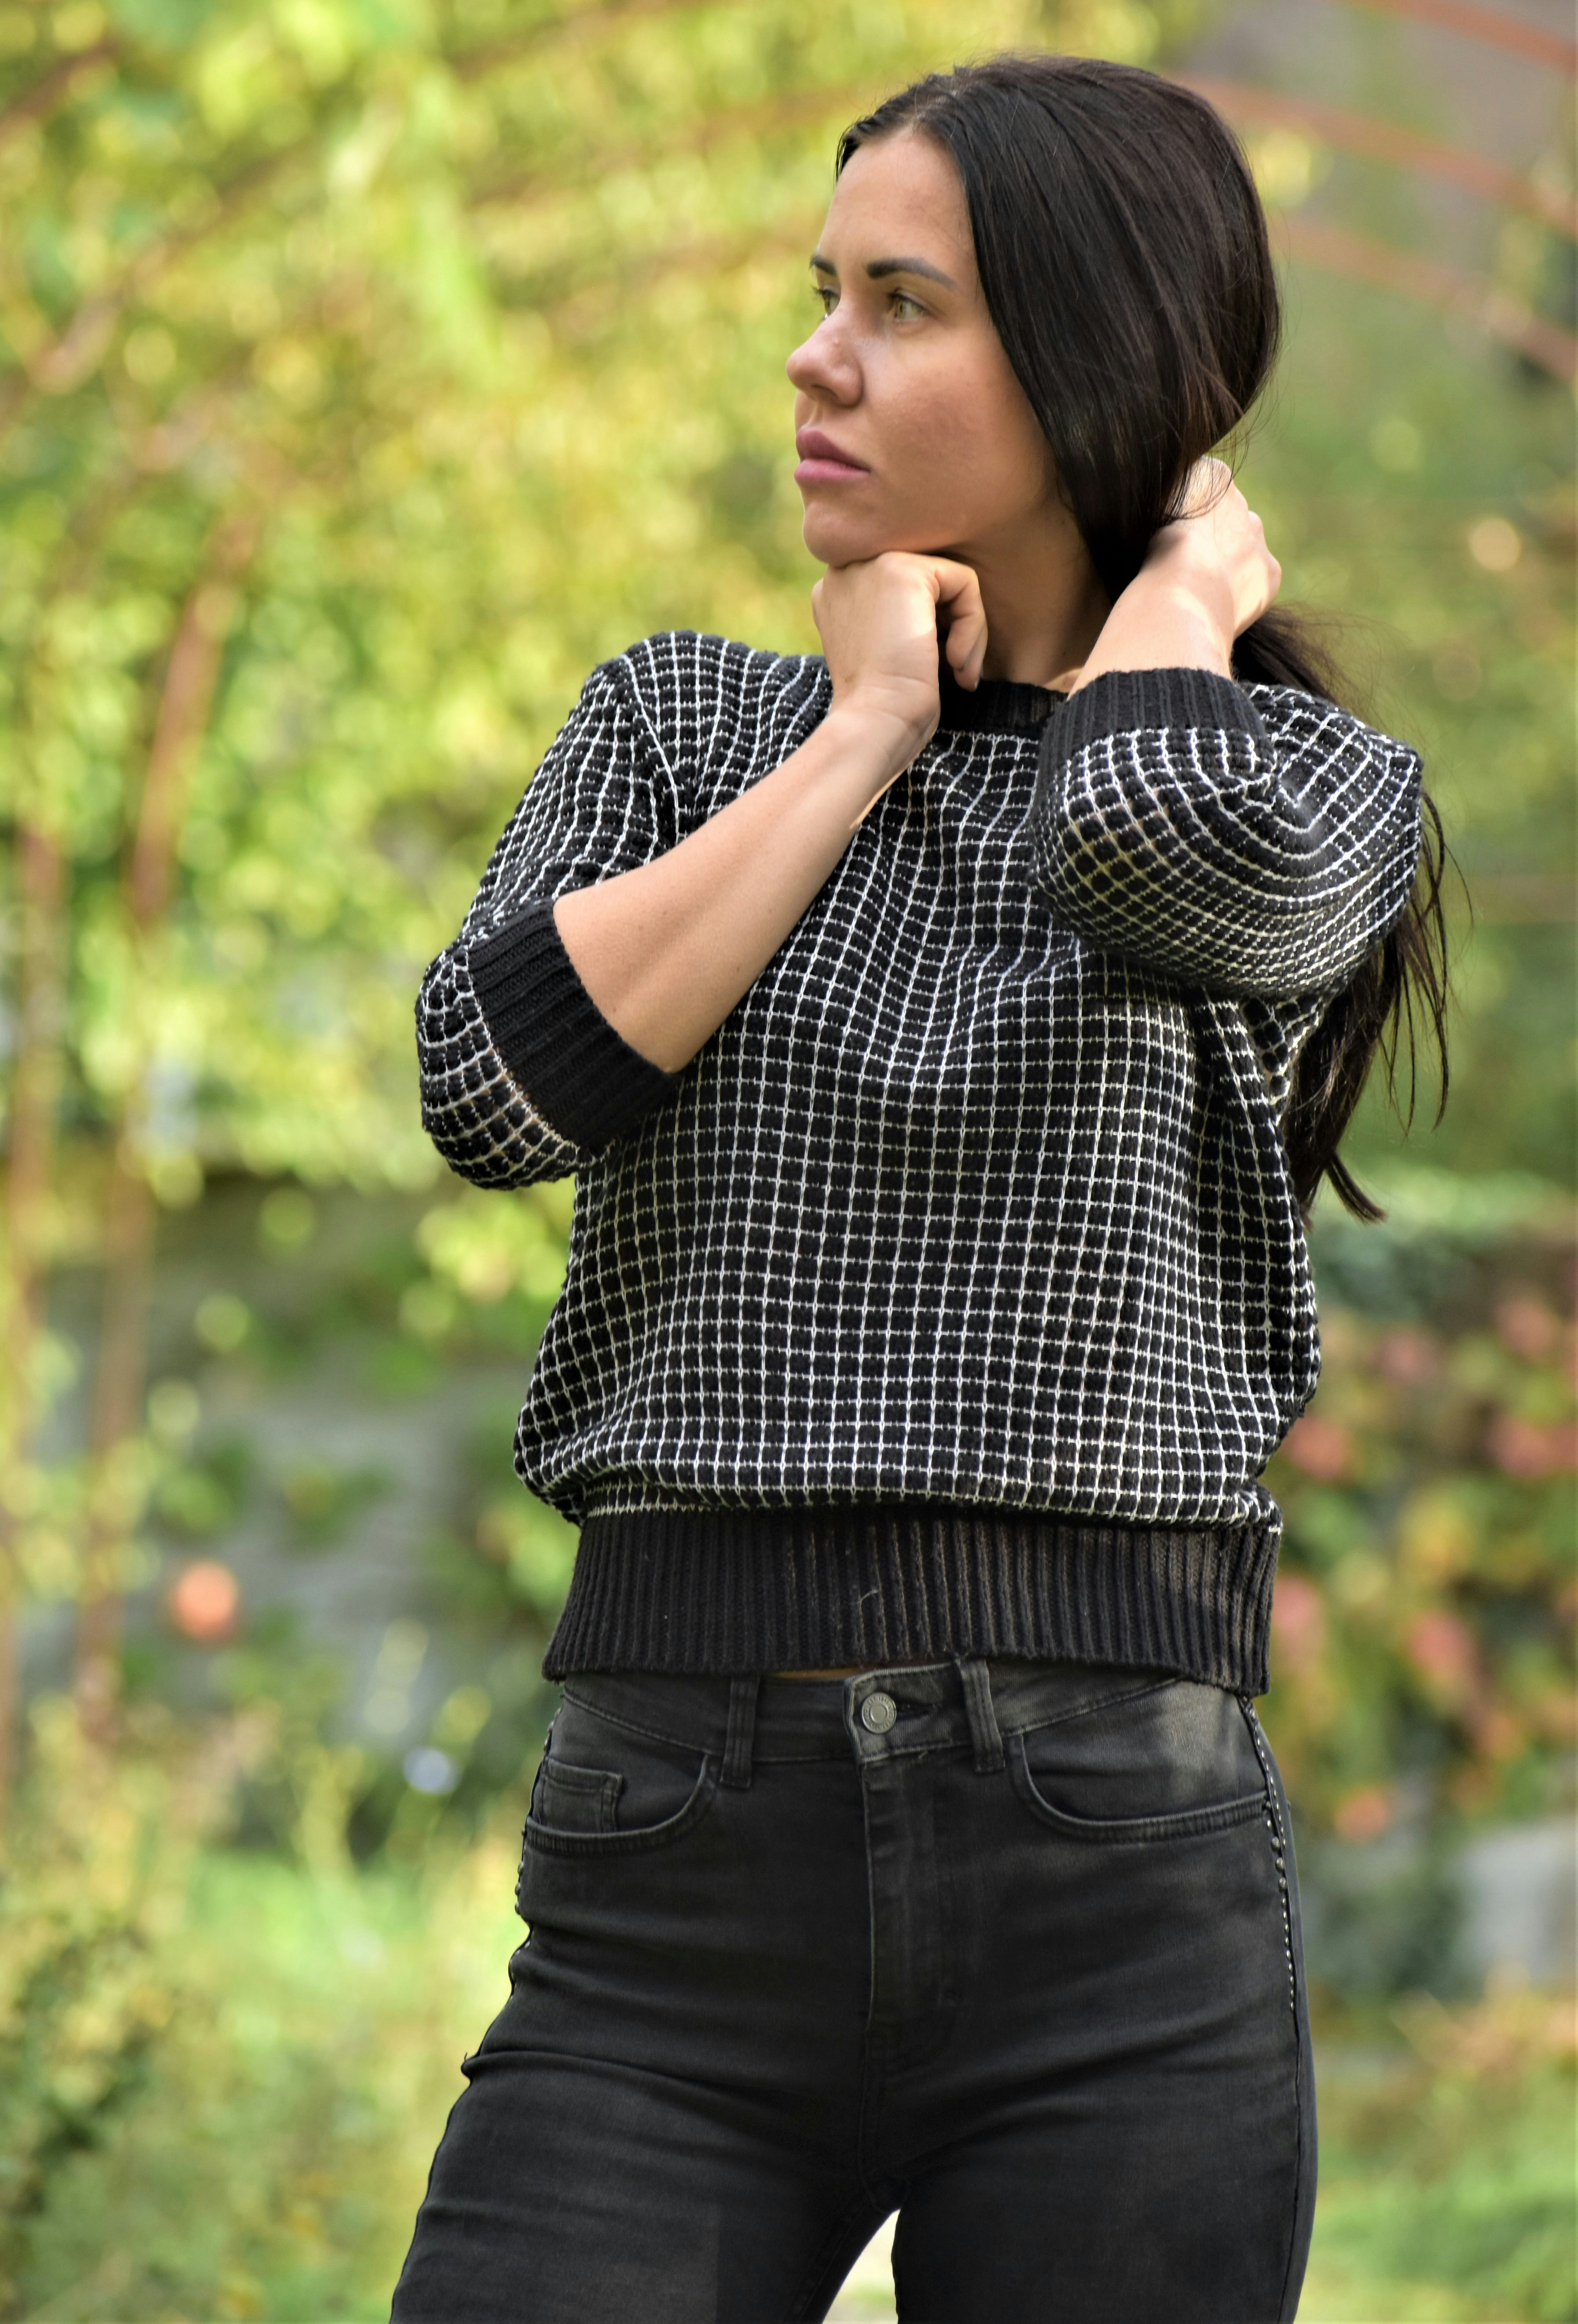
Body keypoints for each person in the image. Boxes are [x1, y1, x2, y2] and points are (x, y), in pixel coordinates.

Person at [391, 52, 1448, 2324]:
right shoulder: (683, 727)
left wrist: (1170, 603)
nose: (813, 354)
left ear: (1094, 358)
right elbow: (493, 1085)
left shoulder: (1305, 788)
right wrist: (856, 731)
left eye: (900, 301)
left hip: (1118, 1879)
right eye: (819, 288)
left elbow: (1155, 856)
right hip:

──────

## The problem
Transcribe all of the data above verbatim but omit every picture.

## Answer to this problem
Body keypoints for each person in the image. Boxes are [x1, y1, x2, y2] and points are (x, y), in pixel coordinates.

Person at [391, 52, 1448, 2324]:
right shoulder: (683, 727)
left wrist: (1170, 603)
nose: (813, 354)
left ear: (1094, 358)
right elbow: (493, 1085)
left shoulder: (1305, 788)
right wrist: (856, 731)
left eye: (900, 301)
left hip: (1118, 1879)
right eye: (819, 288)
left elbow: (1155, 856)
right hip:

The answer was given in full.